◆ Exercise directions:
Reproduce the lines below exactly. Begin with the first, end with the line containing "G04 Gerber Fmt", and leave out the pictures.

◆ Design files in text formats:
+++
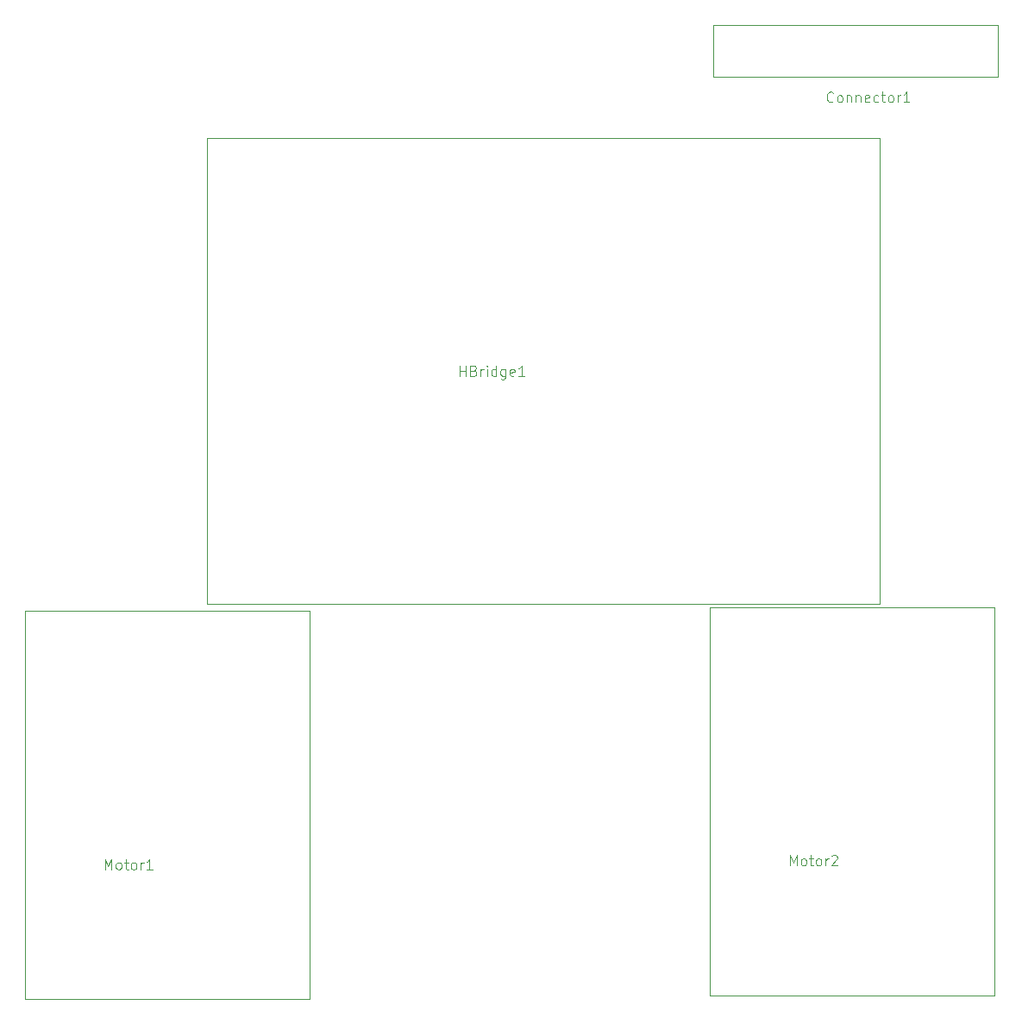
<source format=gbr>
%TF.GenerationSoftware,KiCad,Pcbnew,7.0.5*%
%TF.CreationDate,2023-07-05T14:29:17+01:00*%
%TF.ProjectId,rat,7261742e-6b69-4636-9164-5f7063625858,rev?*%
%TF.SameCoordinates,Original*%
%TF.FileFunction,Legend,Top*%
%TF.FilePolarity,Positive*%
%FSLAX46Y46*%
G04 Gerber Fmt 4.6, Leading zero omitted, Abs format (unit mm)*
G04 Created by KiCad (PCBNEW 7.0.5) date 2023-07-05 14:29:17*
%MOMM*%
%LPD*%
G01*
G04 APERTURE LIST*
%ADD10C,0.100000*%
G04 APERTURE END LIST*
D10*
%TO.C,HBridge1*%
X190297143Y-57917419D02*
X190297143Y-56917419D01*
X190297143Y-57393609D02*
X190868571Y-57393609D01*
X190868571Y-57917419D02*
X190868571Y-56917419D01*
X191678095Y-57393609D02*
X191820952Y-57441228D01*
X191820952Y-57441228D02*
X191868571Y-57488847D01*
X191868571Y-57488847D02*
X191916190Y-57584085D01*
X191916190Y-57584085D02*
X191916190Y-57726942D01*
X191916190Y-57726942D02*
X191868571Y-57822180D01*
X191868571Y-57822180D02*
X191820952Y-57869800D01*
X191820952Y-57869800D02*
X191725714Y-57917419D01*
X191725714Y-57917419D02*
X191344762Y-57917419D01*
X191344762Y-57917419D02*
X191344762Y-56917419D01*
X191344762Y-56917419D02*
X191678095Y-56917419D01*
X191678095Y-56917419D02*
X191773333Y-56965038D01*
X191773333Y-56965038D02*
X191820952Y-57012657D01*
X191820952Y-57012657D02*
X191868571Y-57107895D01*
X191868571Y-57107895D02*
X191868571Y-57203133D01*
X191868571Y-57203133D02*
X191820952Y-57298371D01*
X191820952Y-57298371D02*
X191773333Y-57345990D01*
X191773333Y-57345990D02*
X191678095Y-57393609D01*
X191678095Y-57393609D02*
X191344762Y-57393609D01*
X192344762Y-57917419D02*
X192344762Y-57250752D01*
X192344762Y-57441228D02*
X192392381Y-57345990D01*
X192392381Y-57345990D02*
X192440000Y-57298371D01*
X192440000Y-57298371D02*
X192535238Y-57250752D01*
X192535238Y-57250752D02*
X192630476Y-57250752D01*
X192963810Y-57917419D02*
X192963810Y-57250752D01*
X192963810Y-56917419D02*
X192916191Y-56965038D01*
X192916191Y-56965038D02*
X192963810Y-57012657D01*
X192963810Y-57012657D02*
X193011429Y-56965038D01*
X193011429Y-56965038D02*
X192963810Y-56917419D01*
X192963810Y-56917419D02*
X192963810Y-57012657D01*
X193868571Y-57917419D02*
X193868571Y-56917419D01*
X193868571Y-57869800D02*
X193773333Y-57917419D01*
X193773333Y-57917419D02*
X193582857Y-57917419D01*
X193582857Y-57917419D02*
X193487619Y-57869800D01*
X193487619Y-57869800D02*
X193440000Y-57822180D01*
X193440000Y-57822180D02*
X193392381Y-57726942D01*
X193392381Y-57726942D02*
X193392381Y-57441228D01*
X193392381Y-57441228D02*
X193440000Y-57345990D01*
X193440000Y-57345990D02*
X193487619Y-57298371D01*
X193487619Y-57298371D02*
X193582857Y-57250752D01*
X193582857Y-57250752D02*
X193773333Y-57250752D01*
X193773333Y-57250752D02*
X193868571Y-57298371D01*
X194773333Y-57250752D02*
X194773333Y-58060276D01*
X194773333Y-58060276D02*
X194725714Y-58155514D01*
X194725714Y-58155514D02*
X194678095Y-58203133D01*
X194678095Y-58203133D02*
X194582857Y-58250752D01*
X194582857Y-58250752D02*
X194440000Y-58250752D01*
X194440000Y-58250752D02*
X194344762Y-58203133D01*
X194773333Y-57869800D02*
X194678095Y-57917419D01*
X194678095Y-57917419D02*
X194487619Y-57917419D01*
X194487619Y-57917419D02*
X194392381Y-57869800D01*
X194392381Y-57869800D02*
X194344762Y-57822180D01*
X194344762Y-57822180D02*
X194297143Y-57726942D01*
X194297143Y-57726942D02*
X194297143Y-57441228D01*
X194297143Y-57441228D02*
X194344762Y-57345990D01*
X194344762Y-57345990D02*
X194392381Y-57298371D01*
X194392381Y-57298371D02*
X194487619Y-57250752D01*
X194487619Y-57250752D02*
X194678095Y-57250752D01*
X194678095Y-57250752D02*
X194773333Y-57298371D01*
X195630476Y-57869800D02*
X195535238Y-57917419D01*
X195535238Y-57917419D02*
X195344762Y-57917419D01*
X195344762Y-57917419D02*
X195249524Y-57869800D01*
X195249524Y-57869800D02*
X195201905Y-57774561D01*
X195201905Y-57774561D02*
X195201905Y-57393609D01*
X195201905Y-57393609D02*
X195249524Y-57298371D01*
X195249524Y-57298371D02*
X195344762Y-57250752D01*
X195344762Y-57250752D02*
X195535238Y-57250752D01*
X195535238Y-57250752D02*
X195630476Y-57298371D01*
X195630476Y-57298371D02*
X195678095Y-57393609D01*
X195678095Y-57393609D02*
X195678095Y-57488847D01*
X195678095Y-57488847D02*
X195201905Y-57584085D01*
X196630476Y-57917419D02*
X196059048Y-57917419D01*
X196344762Y-57917419D02*
X196344762Y-56917419D01*
X196344762Y-56917419D02*
X196249524Y-57060276D01*
X196249524Y-57060276D02*
X196154286Y-57155514D01*
X196154286Y-57155514D02*
X196059048Y-57203133D01*
%TO.C,Motor2*%
X222690476Y-105957419D02*
X222690476Y-104957419D01*
X222690476Y-104957419D02*
X223023809Y-105671704D01*
X223023809Y-105671704D02*
X223357142Y-104957419D01*
X223357142Y-104957419D02*
X223357142Y-105957419D01*
X223976190Y-105957419D02*
X223880952Y-105909800D01*
X223880952Y-105909800D02*
X223833333Y-105862180D01*
X223833333Y-105862180D02*
X223785714Y-105766942D01*
X223785714Y-105766942D02*
X223785714Y-105481228D01*
X223785714Y-105481228D02*
X223833333Y-105385990D01*
X223833333Y-105385990D02*
X223880952Y-105338371D01*
X223880952Y-105338371D02*
X223976190Y-105290752D01*
X223976190Y-105290752D02*
X224119047Y-105290752D01*
X224119047Y-105290752D02*
X224214285Y-105338371D01*
X224214285Y-105338371D02*
X224261904Y-105385990D01*
X224261904Y-105385990D02*
X224309523Y-105481228D01*
X224309523Y-105481228D02*
X224309523Y-105766942D01*
X224309523Y-105766942D02*
X224261904Y-105862180D01*
X224261904Y-105862180D02*
X224214285Y-105909800D01*
X224214285Y-105909800D02*
X224119047Y-105957419D01*
X224119047Y-105957419D02*
X223976190Y-105957419D01*
X224595238Y-105290752D02*
X224976190Y-105290752D01*
X224738095Y-104957419D02*
X224738095Y-105814561D01*
X224738095Y-105814561D02*
X224785714Y-105909800D01*
X224785714Y-105909800D02*
X224880952Y-105957419D01*
X224880952Y-105957419D02*
X224976190Y-105957419D01*
X225452381Y-105957419D02*
X225357143Y-105909800D01*
X225357143Y-105909800D02*
X225309524Y-105862180D01*
X225309524Y-105862180D02*
X225261905Y-105766942D01*
X225261905Y-105766942D02*
X225261905Y-105481228D01*
X225261905Y-105481228D02*
X225309524Y-105385990D01*
X225309524Y-105385990D02*
X225357143Y-105338371D01*
X225357143Y-105338371D02*
X225452381Y-105290752D01*
X225452381Y-105290752D02*
X225595238Y-105290752D01*
X225595238Y-105290752D02*
X225690476Y-105338371D01*
X225690476Y-105338371D02*
X225738095Y-105385990D01*
X225738095Y-105385990D02*
X225785714Y-105481228D01*
X225785714Y-105481228D02*
X225785714Y-105766942D01*
X225785714Y-105766942D02*
X225738095Y-105862180D01*
X225738095Y-105862180D02*
X225690476Y-105909800D01*
X225690476Y-105909800D02*
X225595238Y-105957419D01*
X225595238Y-105957419D02*
X225452381Y-105957419D01*
X226214286Y-105957419D02*
X226214286Y-105290752D01*
X226214286Y-105481228D02*
X226261905Y-105385990D01*
X226261905Y-105385990D02*
X226309524Y-105338371D01*
X226309524Y-105338371D02*
X226404762Y-105290752D01*
X226404762Y-105290752D02*
X226500000Y-105290752D01*
X226785715Y-105052657D02*
X226833334Y-105005038D01*
X226833334Y-105005038D02*
X226928572Y-104957419D01*
X226928572Y-104957419D02*
X227166667Y-104957419D01*
X227166667Y-104957419D02*
X227261905Y-105005038D01*
X227261905Y-105005038D02*
X227309524Y-105052657D01*
X227309524Y-105052657D02*
X227357143Y-105147895D01*
X227357143Y-105147895D02*
X227357143Y-105243133D01*
X227357143Y-105243133D02*
X227309524Y-105385990D01*
X227309524Y-105385990D02*
X226738096Y-105957419D01*
X226738096Y-105957419D02*
X227357143Y-105957419D01*
%TO.C,Motor1*%
X155450476Y-106337419D02*
X155450476Y-105337419D01*
X155450476Y-105337419D02*
X155783809Y-106051704D01*
X155783809Y-106051704D02*
X156117142Y-105337419D01*
X156117142Y-105337419D02*
X156117142Y-106337419D01*
X156736190Y-106337419D02*
X156640952Y-106289800D01*
X156640952Y-106289800D02*
X156593333Y-106242180D01*
X156593333Y-106242180D02*
X156545714Y-106146942D01*
X156545714Y-106146942D02*
X156545714Y-105861228D01*
X156545714Y-105861228D02*
X156593333Y-105765990D01*
X156593333Y-105765990D02*
X156640952Y-105718371D01*
X156640952Y-105718371D02*
X156736190Y-105670752D01*
X156736190Y-105670752D02*
X156879047Y-105670752D01*
X156879047Y-105670752D02*
X156974285Y-105718371D01*
X156974285Y-105718371D02*
X157021904Y-105765990D01*
X157021904Y-105765990D02*
X157069523Y-105861228D01*
X157069523Y-105861228D02*
X157069523Y-106146942D01*
X157069523Y-106146942D02*
X157021904Y-106242180D01*
X157021904Y-106242180D02*
X156974285Y-106289800D01*
X156974285Y-106289800D02*
X156879047Y-106337419D01*
X156879047Y-106337419D02*
X156736190Y-106337419D01*
X157355238Y-105670752D02*
X157736190Y-105670752D01*
X157498095Y-105337419D02*
X157498095Y-106194561D01*
X157498095Y-106194561D02*
X157545714Y-106289800D01*
X157545714Y-106289800D02*
X157640952Y-106337419D01*
X157640952Y-106337419D02*
X157736190Y-106337419D01*
X158212381Y-106337419D02*
X158117143Y-106289800D01*
X158117143Y-106289800D02*
X158069524Y-106242180D01*
X158069524Y-106242180D02*
X158021905Y-106146942D01*
X158021905Y-106146942D02*
X158021905Y-105861228D01*
X158021905Y-105861228D02*
X158069524Y-105765990D01*
X158069524Y-105765990D02*
X158117143Y-105718371D01*
X158117143Y-105718371D02*
X158212381Y-105670752D01*
X158212381Y-105670752D02*
X158355238Y-105670752D01*
X158355238Y-105670752D02*
X158450476Y-105718371D01*
X158450476Y-105718371D02*
X158498095Y-105765990D01*
X158498095Y-105765990D02*
X158545714Y-105861228D01*
X158545714Y-105861228D02*
X158545714Y-106146942D01*
X158545714Y-106146942D02*
X158498095Y-106242180D01*
X158498095Y-106242180D02*
X158450476Y-106289800D01*
X158450476Y-106289800D02*
X158355238Y-106337419D01*
X158355238Y-106337419D02*
X158212381Y-106337419D01*
X158974286Y-106337419D02*
X158974286Y-105670752D01*
X158974286Y-105861228D02*
X159021905Y-105765990D01*
X159021905Y-105765990D02*
X159069524Y-105718371D01*
X159069524Y-105718371D02*
X159164762Y-105670752D01*
X159164762Y-105670752D02*
X159260000Y-105670752D01*
X160117143Y-106337419D02*
X159545715Y-106337419D01*
X159831429Y-106337419D02*
X159831429Y-105337419D01*
X159831429Y-105337419D02*
X159736191Y-105480276D01*
X159736191Y-105480276D02*
X159640953Y-105575514D01*
X159640953Y-105575514D02*
X159545715Y-105623133D01*
%TO.C,Connector1*%
X226951427Y-30942180D02*
X226903808Y-30989800D01*
X226903808Y-30989800D02*
X226760951Y-31037419D01*
X226760951Y-31037419D02*
X226665713Y-31037419D01*
X226665713Y-31037419D02*
X226522856Y-30989800D01*
X226522856Y-30989800D02*
X226427618Y-30894561D01*
X226427618Y-30894561D02*
X226379999Y-30799323D01*
X226379999Y-30799323D02*
X226332380Y-30608847D01*
X226332380Y-30608847D02*
X226332380Y-30465990D01*
X226332380Y-30465990D02*
X226379999Y-30275514D01*
X226379999Y-30275514D02*
X226427618Y-30180276D01*
X226427618Y-30180276D02*
X226522856Y-30085038D01*
X226522856Y-30085038D02*
X226665713Y-30037419D01*
X226665713Y-30037419D02*
X226760951Y-30037419D01*
X226760951Y-30037419D02*
X226903808Y-30085038D01*
X226903808Y-30085038D02*
X226951427Y-30132657D01*
X227522856Y-31037419D02*
X227427618Y-30989800D01*
X227427618Y-30989800D02*
X227379999Y-30942180D01*
X227379999Y-30942180D02*
X227332380Y-30846942D01*
X227332380Y-30846942D02*
X227332380Y-30561228D01*
X227332380Y-30561228D02*
X227379999Y-30465990D01*
X227379999Y-30465990D02*
X227427618Y-30418371D01*
X227427618Y-30418371D02*
X227522856Y-30370752D01*
X227522856Y-30370752D02*
X227665713Y-30370752D01*
X227665713Y-30370752D02*
X227760951Y-30418371D01*
X227760951Y-30418371D02*
X227808570Y-30465990D01*
X227808570Y-30465990D02*
X227856189Y-30561228D01*
X227856189Y-30561228D02*
X227856189Y-30846942D01*
X227856189Y-30846942D02*
X227808570Y-30942180D01*
X227808570Y-30942180D02*
X227760951Y-30989800D01*
X227760951Y-30989800D02*
X227665713Y-31037419D01*
X227665713Y-31037419D02*
X227522856Y-31037419D01*
X228284761Y-30370752D02*
X228284761Y-31037419D01*
X228284761Y-30465990D02*
X228332380Y-30418371D01*
X228332380Y-30418371D02*
X228427618Y-30370752D01*
X228427618Y-30370752D02*
X228570475Y-30370752D01*
X228570475Y-30370752D02*
X228665713Y-30418371D01*
X228665713Y-30418371D02*
X228713332Y-30513609D01*
X228713332Y-30513609D02*
X228713332Y-31037419D01*
X229189523Y-30370752D02*
X229189523Y-31037419D01*
X229189523Y-30465990D02*
X229237142Y-30418371D01*
X229237142Y-30418371D02*
X229332380Y-30370752D01*
X229332380Y-30370752D02*
X229475237Y-30370752D01*
X229475237Y-30370752D02*
X229570475Y-30418371D01*
X229570475Y-30418371D02*
X229618094Y-30513609D01*
X229618094Y-30513609D02*
X229618094Y-31037419D01*
X230475237Y-30989800D02*
X230379999Y-31037419D01*
X230379999Y-31037419D02*
X230189523Y-31037419D01*
X230189523Y-31037419D02*
X230094285Y-30989800D01*
X230094285Y-30989800D02*
X230046666Y-30894561D01*
X230046666Y-30894561D02*
X230046666Y-30513609D01*
X230046666Y-30513609D02*
X230094285Y-30418371D01*
X230094285Y-30418371D02*
X230189523Y-30370752D01*
X230189523Y-30370752D02*
X230379999Y-30370752D01*
X230379999Y-30370752D02*
X230475237Y-30418371D01*
X230475237Y-30418371D02*
X230522856Y-30513609D01*
X230522856Y-30513609D02*
X230522856Y-30608847D01*
X230522856Y-30608847D02*
X230046666Y-30704085D01*
X231379999Y-30989800D02*
X231284761Y-31037419D01*
X231284761Y-31037419D02*
X231094285Y-31037419D01*
X231094285Y-31037419D02*
X230999047Y-30989800D01*
X230999047Y-30989800D02*
X230951428Y-30942180D01*
X230951428Y-30942180D02*
X230903809Y-30846942D01*
X230903809Y-30846942D02*
X230903809Y-30561228D01*
X230903809Y-30561228D02*
X230951428Y-30465990D01*
X230951428Y-30465990D02*
X230999047Y-30418371D01*
X230999047Y-30418371D02*
X231094285Y-30370752D01*
X231094285Y-30370752D02*
X231284761Y-30370752D01*
X231284761Y-30370752D02*
X231379999Y-30418371D01*
X231665714Y-30370752D02*
X232046666Y-30370752D01*
X231808571Y-30037419D02*
X231808571Y-30894561D01*
X231808571Y-30894561D02*
X231856190Y-30989800D01*
X231856190Y-30989800D02*
X231951428Y-31037419D01*
X231951428Y-31037419D02*
X232046666Y-31037419D01*
X232522857Y-31037419D02*
X232427619Y-30989800D01*
X232427619Y-30989800D02*
X232380000Y-30942180D01*
X232380000Y-30942180D02*
X232332381Y-30846942D01*
X232332381Y-30846942D02*
X232332381Y-30561228D01*
X232332381Y-30561228D02*
X232380000Y-30465990D01*
X232380000Y-30465990D02*
X232427619Y-30418371D01*
X232427619Y-30418371D02*
X232522857Y-30370752D01*
X232522857Y-30370752D02*
X232665714Y-30370752D01*
X232665714Y-30370752D02*
X232760952Y-30418371D01*
X232760952Y-30418371D02*
X232808571Y-30465990D01*
X232808571Y-30465990D02*
X232856190Y-30561228D01*
X232856190Y-30561228D02*
X232856190Y-30846942D01*
X232856190Y-30846942D02*
X232808571Y-30942180D01*
X232808571Y-30942180D02*
X232760952Y-30989800D01*
X232760952Y-30989800D02*
X232665714Y-31037419D01*
X232665714Y-31037419D02*
X232522857Y-31037419D01*
X233284762Y-31037419D02*
X233284762Y-30370752D01*
X233284762Y-30561228D02*
X233332381Y-30465990D01*
X233332381Y-30465990D02*
X233380000Y-30418371D01*
X233380000Y-30418371D02*
X233475238Y-30370752D01*
X233475238Y-30370752D02*
X233570476Y-30370752D01*
X234427619Y-31037419D02*
X233856191Y-31037419D01*
X234141905Y-31037419D02*
X234141905Y-30037419D01*
X234141905Y-30037419D02*
X234046667Y-30180276D01*
X234046667Y-30180276D02*
X233951429Y-30275514D01*
X233951429Y-30275514D02*
X233856191Y-30323133D01*
%TO.C,HBridge1*%
X165500000Y-34600000D02*
X231540000Y-34600000D01*
X231540000Y-34600000D02*
X231540000Y-80320000D01*
X231540000Y-80320000D02*
X165500000Y-80320000D01*
X165500000Y-80320000D02*
X165500000Y-34600000D01*
%TO.C,Motor2*%
X214840000Y-80600000D02*
X242780000Y-80600000D01*
X242780000Y-80600000D02*
X242780000Y-118700000D01*
X242780000Y-118700000D02*
X214840000Y-118700000D01*
X214840000Y-118700000D02*
X214840000Y-80600000D01*
%TO.C,Motor1*%
X147600000Y-80980000D02*
X175540000Y-80980000D01*
X175540000Y-80980000D02*
X175540000Y-119080000D01*
X175540000Y-119080000D02*
X147600000Y-119080000D01*
X147600000Y-119080000D02*
X147600000Y-80980000D01*
%TO.C,Connector1*%
X215140000Y-23460000D02*
X243080000Y-23460000D01*
X243080000Y-23460000D02*
X243080000Y-28540000D01*
X243080000Y-28540000D02*
X215140000Y-28540000D01*
X215140000Y-28540000D02*
X215140000Y-23460000D01*
%TD*%
M02*

</source>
+++
◆ Task response:
<source format=gbr>
%TF.GenerationSoftware,KiCad,Pcbnew,7.0.5*%
%TF.CreationDate,2023-07-05T14:29:17+01:00*%
%TF.ProjectId,rat,7261742e-6b69-4636-9164-5f7063625858,rev?*%
%TF.SameCoordinates,Original*%
%TF.FileFunction,Legend,Top*%
%TF.FilePolarity,Positive*%
%FSLAX46Y46*%
G04 Gerber Fmt 4.6, Leading zero omitted, Abs format (unit mm)*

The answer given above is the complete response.